[Stored data entries]
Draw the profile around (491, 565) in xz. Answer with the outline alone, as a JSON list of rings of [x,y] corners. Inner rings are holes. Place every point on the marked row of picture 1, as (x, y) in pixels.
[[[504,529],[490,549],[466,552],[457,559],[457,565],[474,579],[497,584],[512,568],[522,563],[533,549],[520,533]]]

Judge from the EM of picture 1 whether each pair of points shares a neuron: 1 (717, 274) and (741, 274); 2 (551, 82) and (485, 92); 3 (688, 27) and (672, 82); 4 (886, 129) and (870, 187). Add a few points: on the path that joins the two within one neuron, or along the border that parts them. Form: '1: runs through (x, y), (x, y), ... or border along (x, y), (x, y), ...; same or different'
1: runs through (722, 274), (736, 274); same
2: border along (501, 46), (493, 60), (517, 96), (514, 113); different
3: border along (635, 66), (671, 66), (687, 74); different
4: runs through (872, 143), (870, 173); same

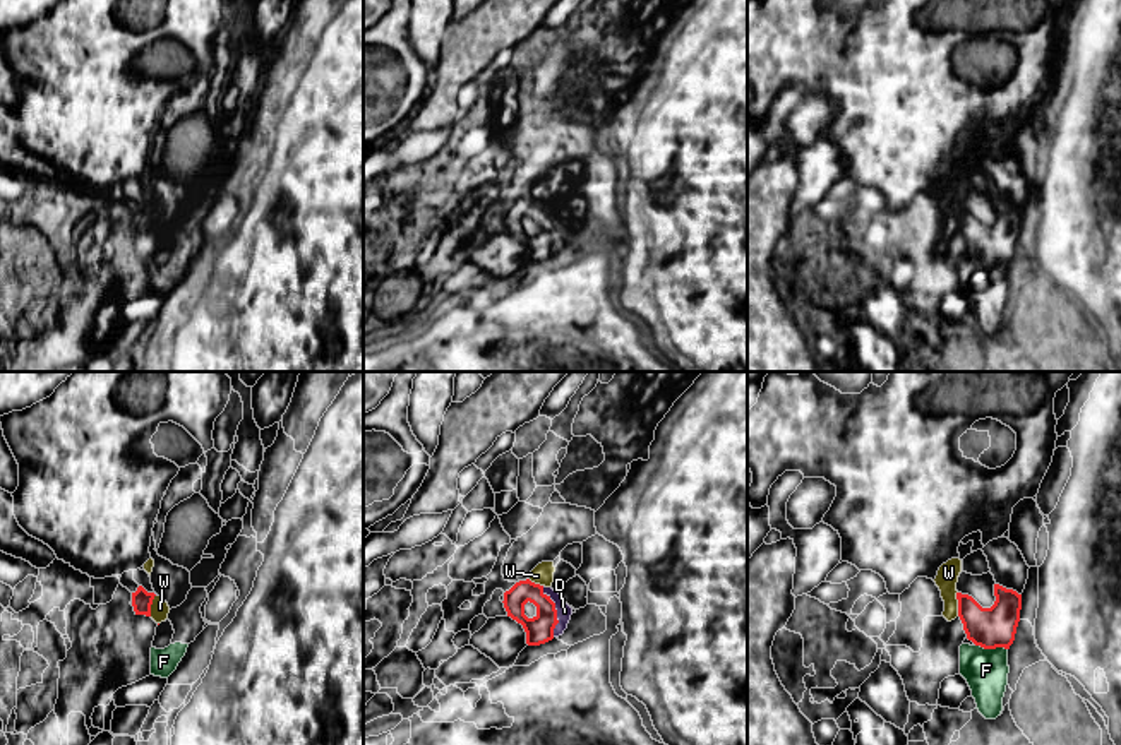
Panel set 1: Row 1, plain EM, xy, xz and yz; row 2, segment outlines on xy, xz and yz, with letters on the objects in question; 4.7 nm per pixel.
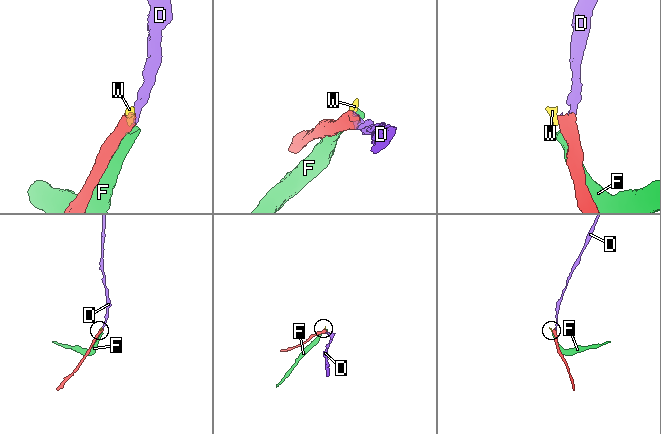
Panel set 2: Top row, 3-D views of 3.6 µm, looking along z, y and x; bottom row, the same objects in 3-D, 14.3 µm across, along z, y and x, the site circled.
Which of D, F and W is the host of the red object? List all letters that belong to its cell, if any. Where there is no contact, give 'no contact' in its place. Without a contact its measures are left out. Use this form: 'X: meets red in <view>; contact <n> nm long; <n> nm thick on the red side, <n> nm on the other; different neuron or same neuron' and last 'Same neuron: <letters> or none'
D: meets red in xz; contact 240 nm long; 130 nm thick on the red side, 70 nm on the other; same neuron
F: meets red in yz; contact 150 nm long; 190 nm thick on the red side, 200 nm on the other; different neuron
W: meets red in yz; contact 120 nm long; 190 nm thick on the red side, 100 nm on the other; different neuron
Same neuron: D

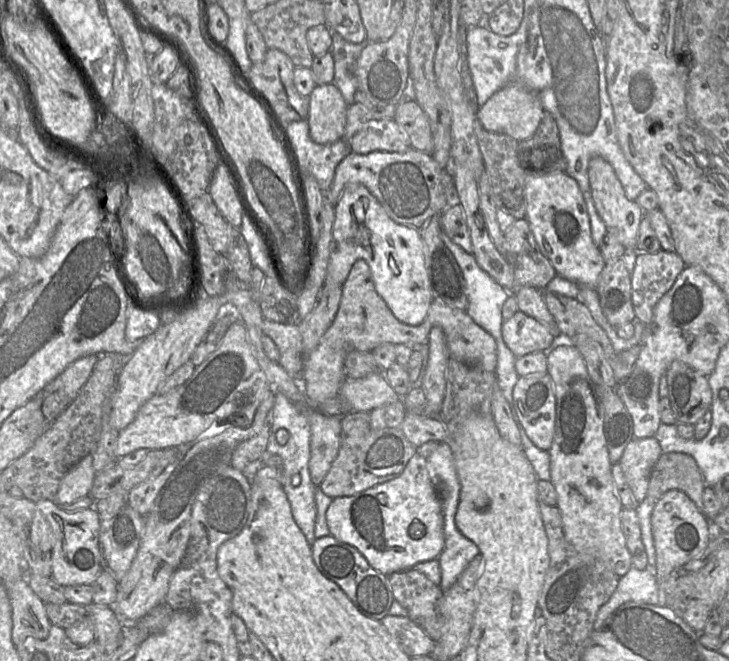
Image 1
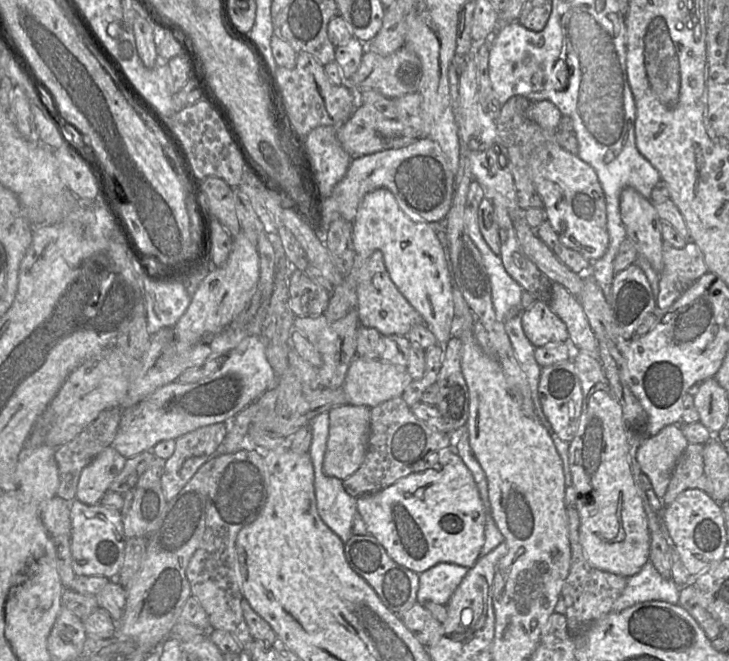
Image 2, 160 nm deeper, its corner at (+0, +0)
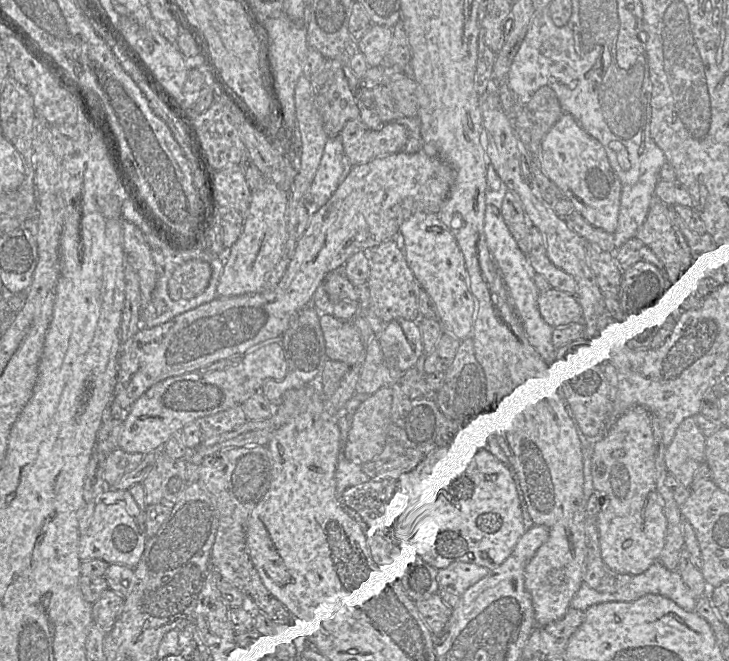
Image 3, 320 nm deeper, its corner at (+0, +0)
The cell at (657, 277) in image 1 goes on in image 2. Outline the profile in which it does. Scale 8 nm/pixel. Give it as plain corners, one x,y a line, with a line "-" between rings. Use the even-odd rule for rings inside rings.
689,241
682,248
663,245
663,269
659,273
659,291
656,296
656,310
671,306
696,280
708,272
703,253
695,242

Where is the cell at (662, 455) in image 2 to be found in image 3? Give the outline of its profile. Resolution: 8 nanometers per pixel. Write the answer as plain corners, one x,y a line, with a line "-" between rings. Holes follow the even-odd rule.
693,416
685,418
665,452
668,473
690,486
698,468
706,462
706,440

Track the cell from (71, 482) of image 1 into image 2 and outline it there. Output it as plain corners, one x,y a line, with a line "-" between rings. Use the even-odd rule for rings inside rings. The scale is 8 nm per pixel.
111,446
102,450
82,470
75,499
87,505
100,505
100,500
124,468
126,460

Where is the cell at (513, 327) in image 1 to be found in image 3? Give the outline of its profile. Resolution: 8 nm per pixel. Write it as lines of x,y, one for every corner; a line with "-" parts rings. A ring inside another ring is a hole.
556,290
540,295
539,311
553,330
584,324
583,309
576,297

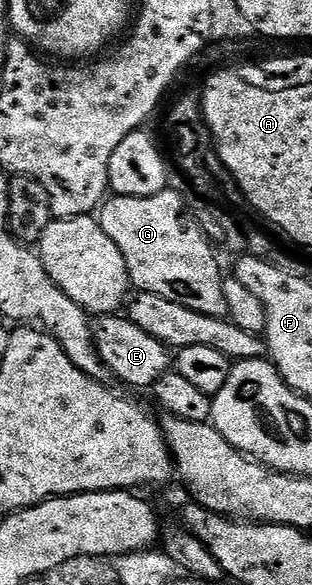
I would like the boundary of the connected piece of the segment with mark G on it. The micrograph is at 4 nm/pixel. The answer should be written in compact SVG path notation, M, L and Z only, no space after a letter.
M166 189L152 195L151 197L127 197L126 195L113 195L106 198L105 202L99 208L99 222L103 233L107 233L107 237L111 237L111 241L115 241L115 245L119 245L119 253L123 253L123 261L127 261L127 273L129 274L129 282L137 291L146 291L147 293L155 293L159 297L167 297L167 301L175 301L175 305L183 305L187 309L195 309L195 313L203 313L207 317L215 317L216 319L223 319L228 316L227 297L223 297L223 285L225 279L221 275L221 267L217 264L218 252L215 250L212 243L205 238L205 232L201 230L200 226L189 224L190 216L187 214L187 203L181 200L181 195L172 189Z

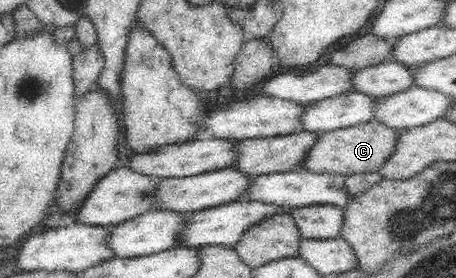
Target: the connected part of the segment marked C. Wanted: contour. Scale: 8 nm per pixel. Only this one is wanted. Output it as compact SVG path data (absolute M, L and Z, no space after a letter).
M371 120L369 122L356 124L347 128L338 128L338 129L327 131L324 133L321 132L321 134L319 135L319 140L317 140L317 146L315 146L315 148L313 148L311 152L309 152L309 155L311 156L308 156L304 160L304 163L302 164L302 168L305 168L307 170L312 170L313 172L319 172L319 170L321 171L324 170L325 172L332 172L333 174L343 174L346 176L359 174L363 172L375 172L379 170L382 164L385 164L386 160L389 160L389 158L393 156L393 152L397 152L397 140L401 140L401 135L403 131L406 131L406 129L399 130L398 128L391 128L388 124L383 124L381 121Z

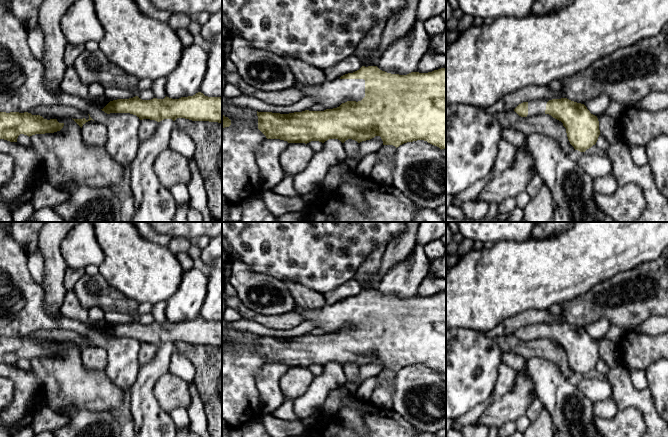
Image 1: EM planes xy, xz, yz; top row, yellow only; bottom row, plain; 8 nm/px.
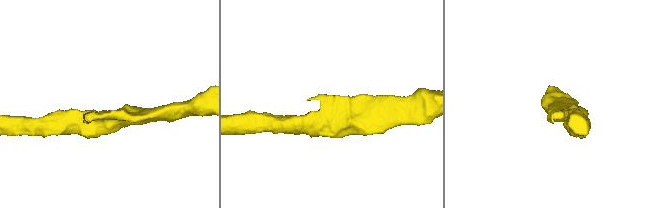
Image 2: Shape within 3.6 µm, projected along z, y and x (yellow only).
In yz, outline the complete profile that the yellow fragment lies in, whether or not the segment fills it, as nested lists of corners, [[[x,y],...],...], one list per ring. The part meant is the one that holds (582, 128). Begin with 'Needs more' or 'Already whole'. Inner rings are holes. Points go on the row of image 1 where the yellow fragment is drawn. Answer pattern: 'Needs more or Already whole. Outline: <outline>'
Needs more. Outline: [[[567,98],[531,100],[519,104],[514,111],[521,117],[548,114],[561,121],[570,144],[580,152],[595,145],[600,135],[597,116],[591,114],[584,104]]]

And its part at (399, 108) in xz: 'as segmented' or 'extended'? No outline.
extended

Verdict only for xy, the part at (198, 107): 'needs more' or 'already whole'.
needs more

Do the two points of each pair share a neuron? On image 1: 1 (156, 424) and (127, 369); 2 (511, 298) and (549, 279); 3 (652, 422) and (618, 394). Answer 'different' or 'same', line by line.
1: different
2: same
3: same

Task goal => All of the lines above must be printed again exactly, and no picture may appear in the copy.

Task solution =>
Draw the profile around (491, 565) in xz. Answer with the outline alone, as a JSON list of rings of [x,y] corners. Inner rings are holes. Place every point on the marked row of picture 1, as (x, y) in pixels.
[[[504,529],[490,549],[466,552],[457,559],[457,565],[474,579],[497,584],[512,568],[522,563],[533,549],[520,533]]]

Judge from the EM of picture 1 whether each pair of points shares a neuron: 1 (717, 274) and (741, 274); 2 (551, 82) and (485, 92); 3 (688, 27) and (672, 82); 4 (886, 129) and (870, 187). Add a few points: on the path that joins the two within one neuron, or along the border that parts them. Form: '1: runs through (x, y), (x, y), ... or border along (x, y), (x, y), ...; same or different'
1: runs through (722, 274), (736, 274); same
2: border along (501, 46), (493, 60), (517, 96), (514, 113); different
3: border along (635, 66), (671, 66), (687, 74); different
4: runs through (872, 143), (870, 173); same

Panel set 1: Row 1, plain EM, xy, xz and yz; row 2, segment outlines on xy, xz and yz, with letters on the objects in question; 4.7 nm per pixel.
Panel set 2: Top row, 3-D views of 3.6 µm, looking along z, y and x; bottom row, the same objects in 3-D, 14.3 µm across, along z, y and x, the site circled.
Which of D, F and W is the host of the red object? List all letters that belong to its cell, if any. Where there is no contact, give 'no contact' in its place. Without a contact its measures are left out. Use this form: 'X: meets red in <view>; contact <n> nm long; <n> nm thick on the red side, <n> nm on the other; different neuron or same neuron' and last 'Same neuron: <letters> or none'
D: meets red in xz; contact 240 nm long; 130 nm thick on the red side, 70 nm on the other; same neuron
F: meets red in yz; contact 150 nm long; 190 nm thick on the red side, 200 nm on the other; different neuron
W: meets red in yz; contact 120 nm long; 190 nm thick on the red side, 100 nm on the other; different neuron
Same neuron: D

Image 1
Image 2, 160 nm deeper, its corner at (+0, +0)
Image 3, 320 nm deeper, its corner at (+0, +0)
The cell at (657, 277) in image 1 goes on in image 2. Outline the profile in which it does. Scale 8 nm/pixel. Give it as plain corners, one x,y a line, with a line "-" between rings. Use the even-odd rule for rings inside rings.
689,241
682,248
663,245
663,269
659,273
659,291
656,296
656,310
671,306
696,280
708,272
703,253
695,242

Where is the cell at (662, 455) in image 2 to be found in image 3? Give the outline of its profile. Resolution: 8 nanometers per pixel. Write the answer as plain corners, one x,y a line, with a line "-" between rings. Holes follow the even-odd rule.
693,416
685,418
665,452
668,473
690,486
698,468
706,462
706,440

Track the cell from (71, 482) of image 1 into image 2 and outline it there. Output it as plain corners, one x,y a line, with a line "-" between rings. Use the even-odd rule for rings inside rings. The scale is 8 nm per pixel.
111,446
102,450
82,470
75,499
87,505
100,505
100,500
124,468
126,460

Where is the cell at (513, 327) in image 1 to be found in image 3? Give the outline of its profile. Resolution: 8 nm per pixel. Write it as lines of x,y, one for every corner; a line with "-" parts rings. A ring inside another ring is a hole.
556,290
540,295
539,311
553,330
584,324
583,309
576,297

I would like the boundary of the connected piece of the segment with mark G on it. The micrograph is at 4 nm/pixel. The answer should be written in compact SVG path notation, M, L and Z only, no space after a letter.
M166 189L152 195L151 197L127 197L126 195L113 195L106 198L105 202L99 208L99 222L103 233L107 233L107 237L111 237L111 241L115 241L115 245L119 245L119 253L123 253L123 261L127 261L127 273L129 274L129 282L137 291L146 291L147 293L155 293L159 297L167 297L167 301L175 301L175 305L183 305L187 309L195 309L195 313L203 313L207 317L215 317L216 319L223 319L228 316L227 297L223 297L223 285L225 279L221 275L221 267L217 264L218 252L215 250L212 243L205 238L205 232L201 230L200 226L189 224L190 216L187 214L187 203L181 200L181 195L172 189Z

Target: the connected part of the segment marked C. Wanted: contour. Scale: 8 nm per pixel. Only this one is wanted. Output it as compact SVG path data (absolute M, L and Z, no space after a letter).
M371 120L369 122L356 124L347 128L338 128L338 129L327 131L324 133L321 132L321 134L319 135L319 140L317 140L317 146L315 146L315 148L313 148L311 152L309 152L309 155L311 156L308 156L304 160L304 163L302 164L302 168L305 168L307 170L312 170L313 172L319 172L319 170L321 171L324 170L325 172L332 172L333 174L343 174L346 176L359 174L363 172L375 172L379 170L382 164L385 164L386 160L389 160L389 158L393 156L393 152L397 152L397 140L401 140L401 135L403 131L406 131L406 129L399 130L398 128L391 128L388 124L383 124L381 121Z

Image 1: EM planes xy, xz, yz; top row, yellow only; bottom row, plain; 8 nm/px.
Image 2: Shape within 3.6 µm, projected along z, y and x (yellow only).
In yz, outline the complete profile that the yellow fragment lies in, whether or not the segment fills it, as nested lists of corners, [[[x,y],...],...], one list per ring. The part meant is the one that holds (582, 128). Begin with 'Needs more' or 'Already whole'. Inner rings are holes. Points go on the row of image 1 where the yellow fragment is drawn. Answer pattern: 'Needs more or Already whole. Outline: <outline>'
Needs more. Outline: [[[567,98],[531,100],[519,104],[514,111],[521,117],[548,114],[561,121],[570,144],[580,152],[595,145],[600,135],[597,116],[591,114],[584,104]]]

And its part at (399, 108) in xz: 'as segmented' or 'extended'? No outline.
extended

Verdict only for xy, the part at (198, 107): 'needs more' or 'already whole'.
needs more

Do the two points of each pair share a neuron? On image 1: 1 (156, 424) and (127, 369); 2 (511, 298) and (549, 279); 3 (652, 422) and (618, 394). Answer 'different' or 'same', line by line.
1: different
2: same
3: same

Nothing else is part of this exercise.